- JOB
Write out the lines of every record again with "scientific name" replaced by "Latin name" and nothing else changed. Omit the pictures from your answer.

Collection entries

[start]

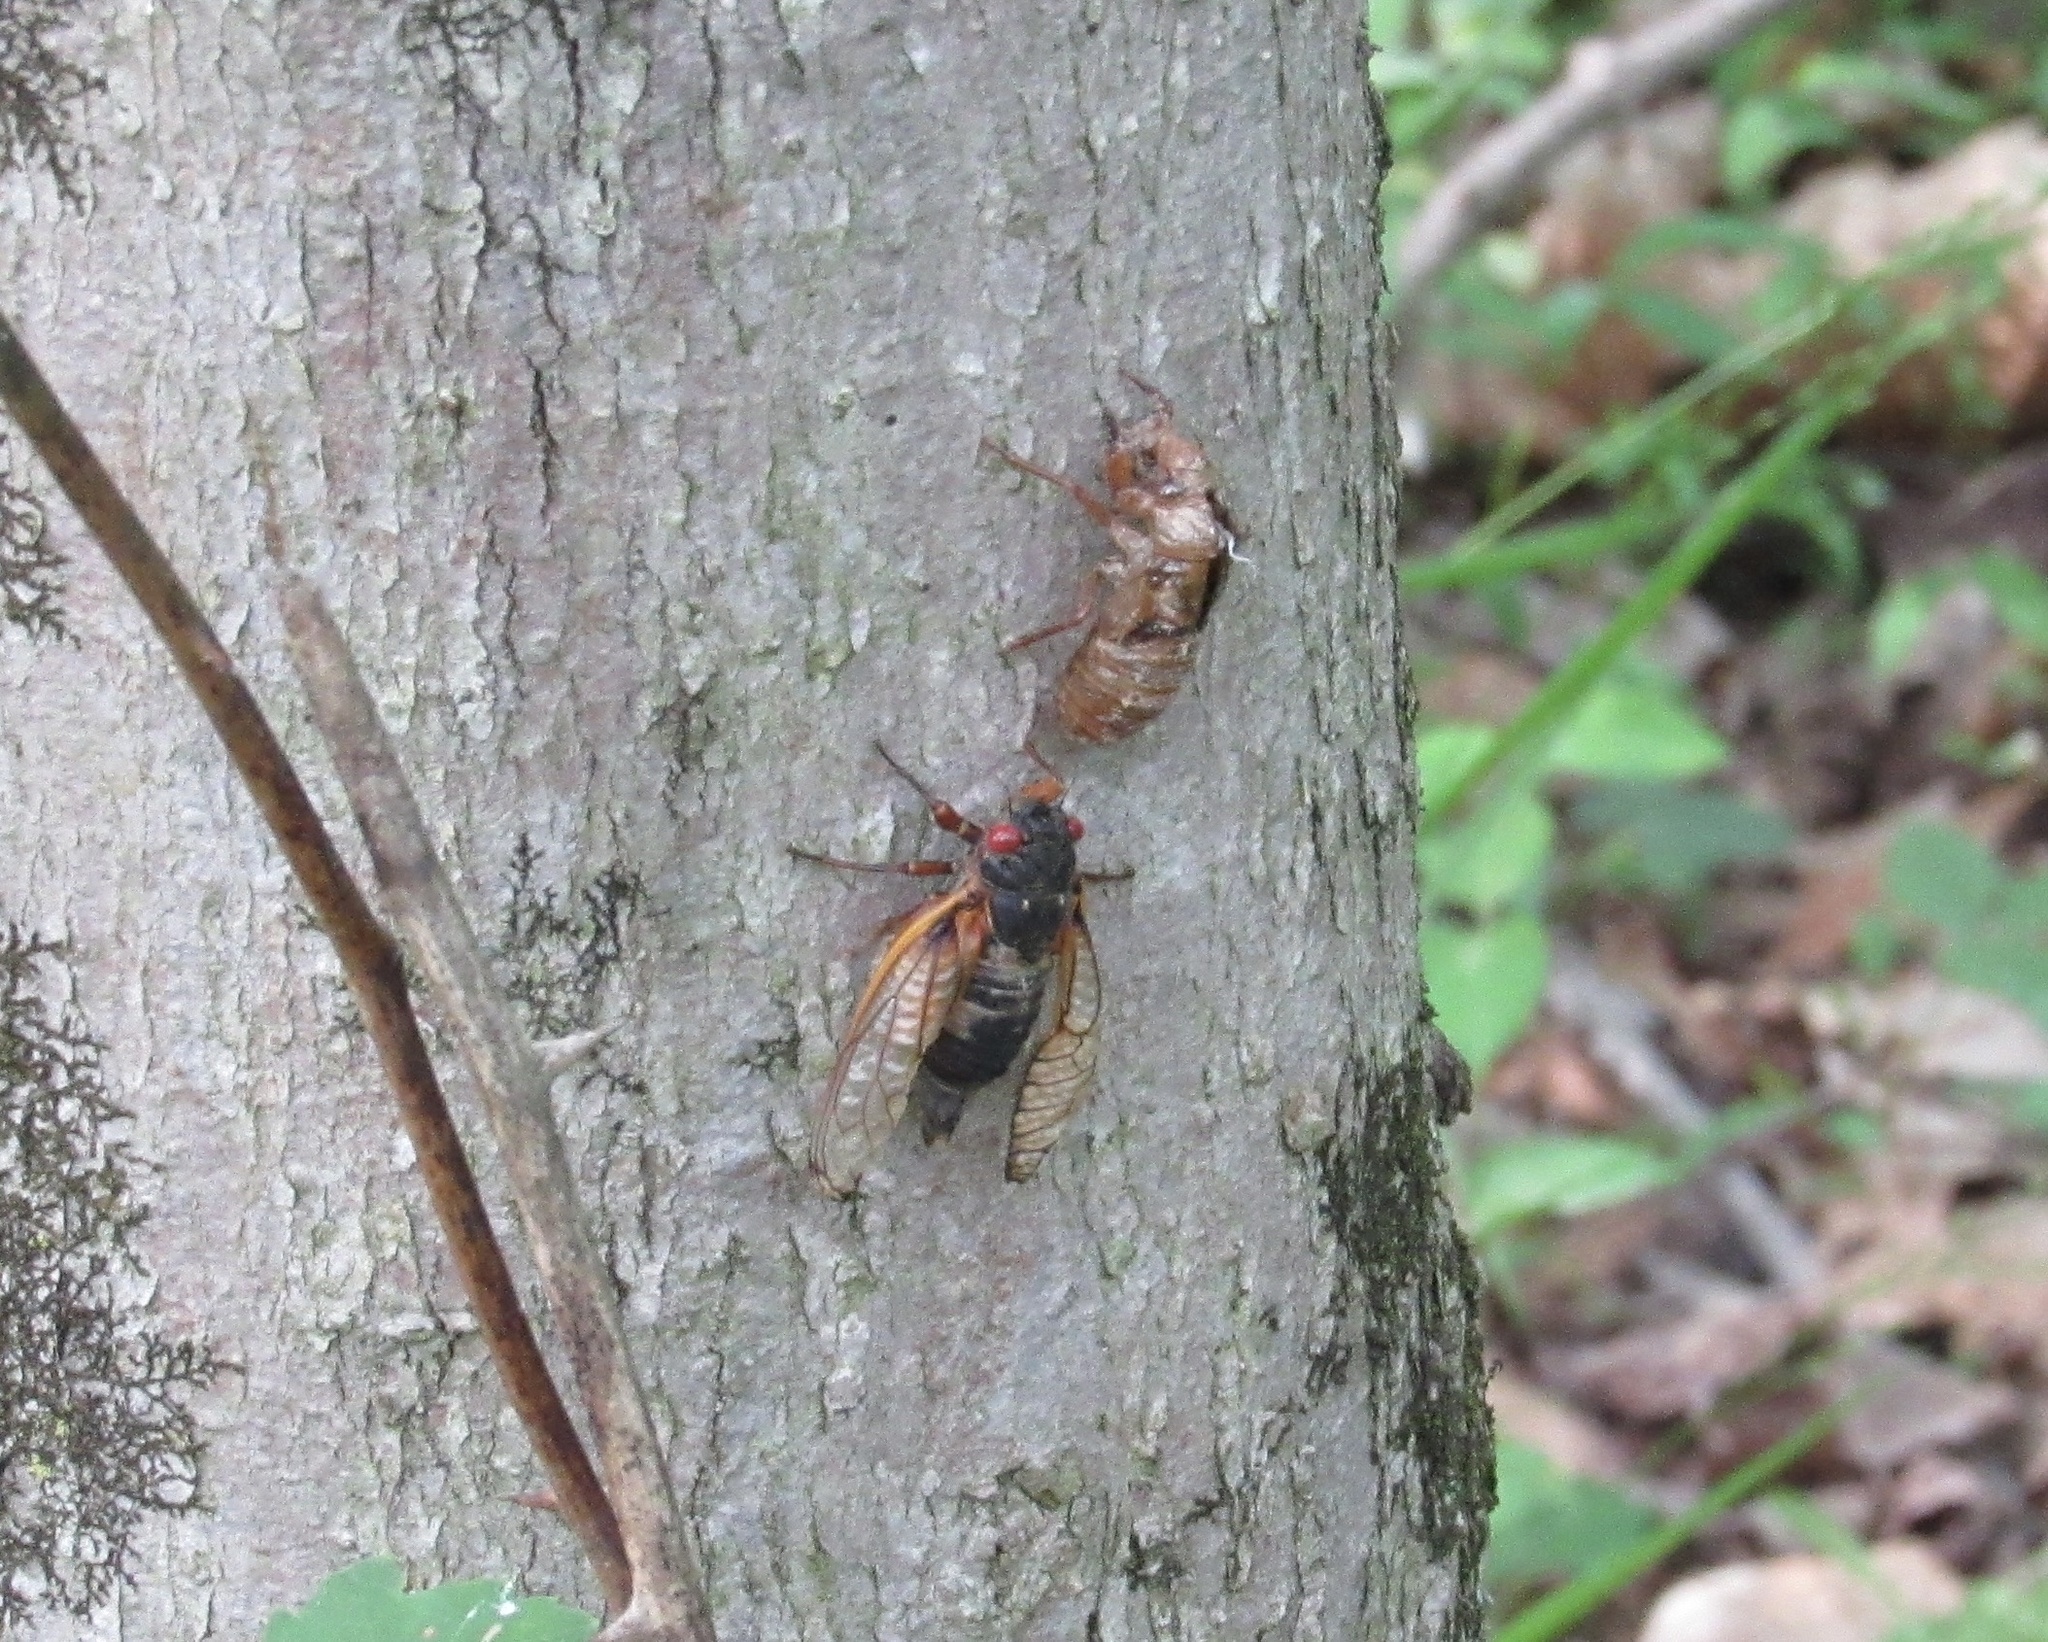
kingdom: Animalia
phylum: Arthropoda
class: Insecta
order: Hemiptera
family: Cicadidae
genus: Magicicada
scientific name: Magicicada
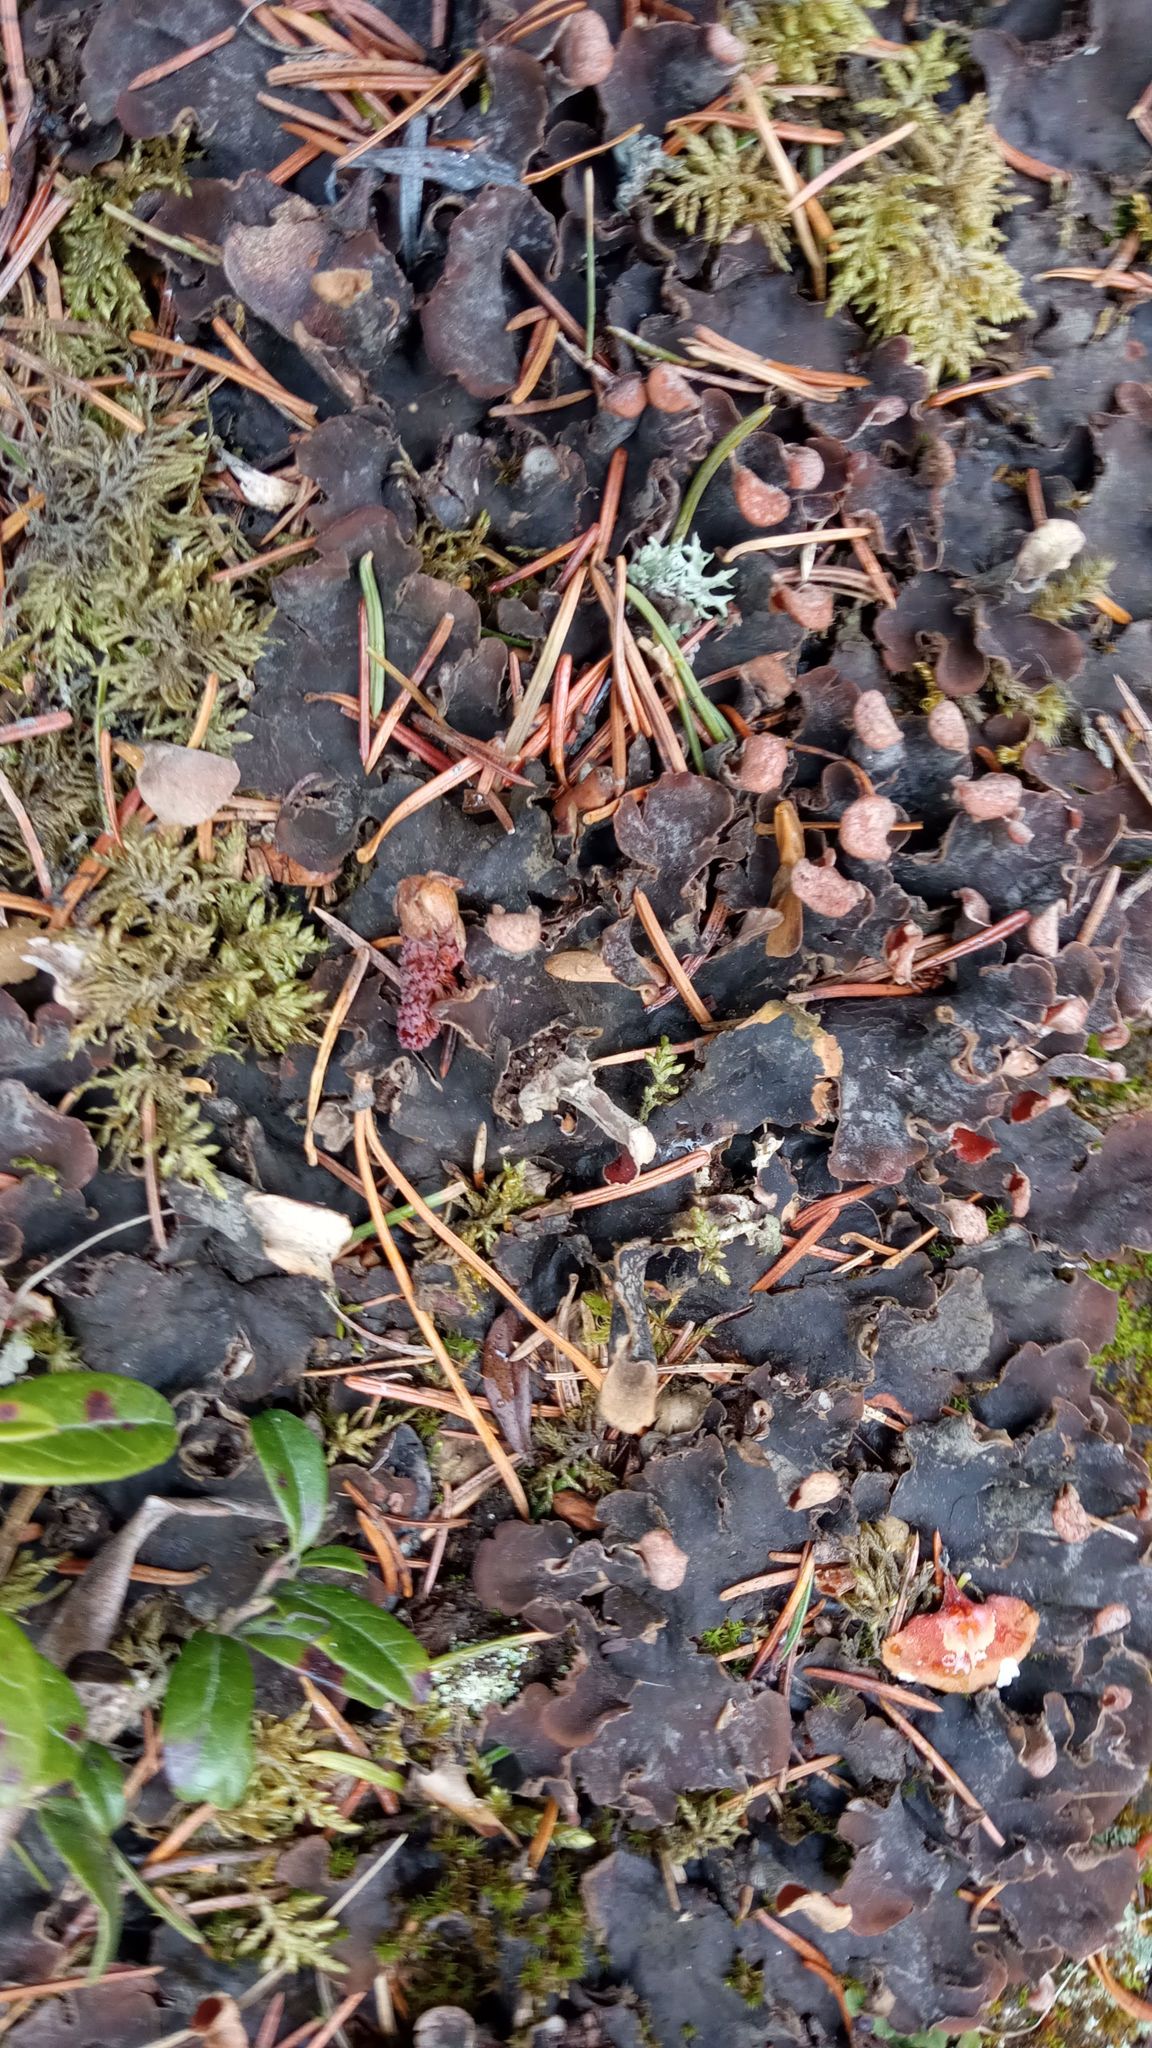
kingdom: Fungi
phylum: Ascomycota
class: Lecanoromycetes
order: Peltigerales
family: Peltigeraceae
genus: Peltigera
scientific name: Peltigera praetextata
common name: Scaly dog-lichen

[end]

- PROBLEM SOLUTION
kingdom: Animalia
phylum: Arthropoda
class: Insecta
order: Hemiptera
family: Cicadidae
genus: Magicicada
Latin name: Magicicada
kingdom: Fungi
phylum: Ascomycota
class: Lecanoromycetes
order: Peltigerales
family: Peltigeraceae
genus: Peltigera
Latin name: Peltigera praetextata
common name: Scaly dog-lichen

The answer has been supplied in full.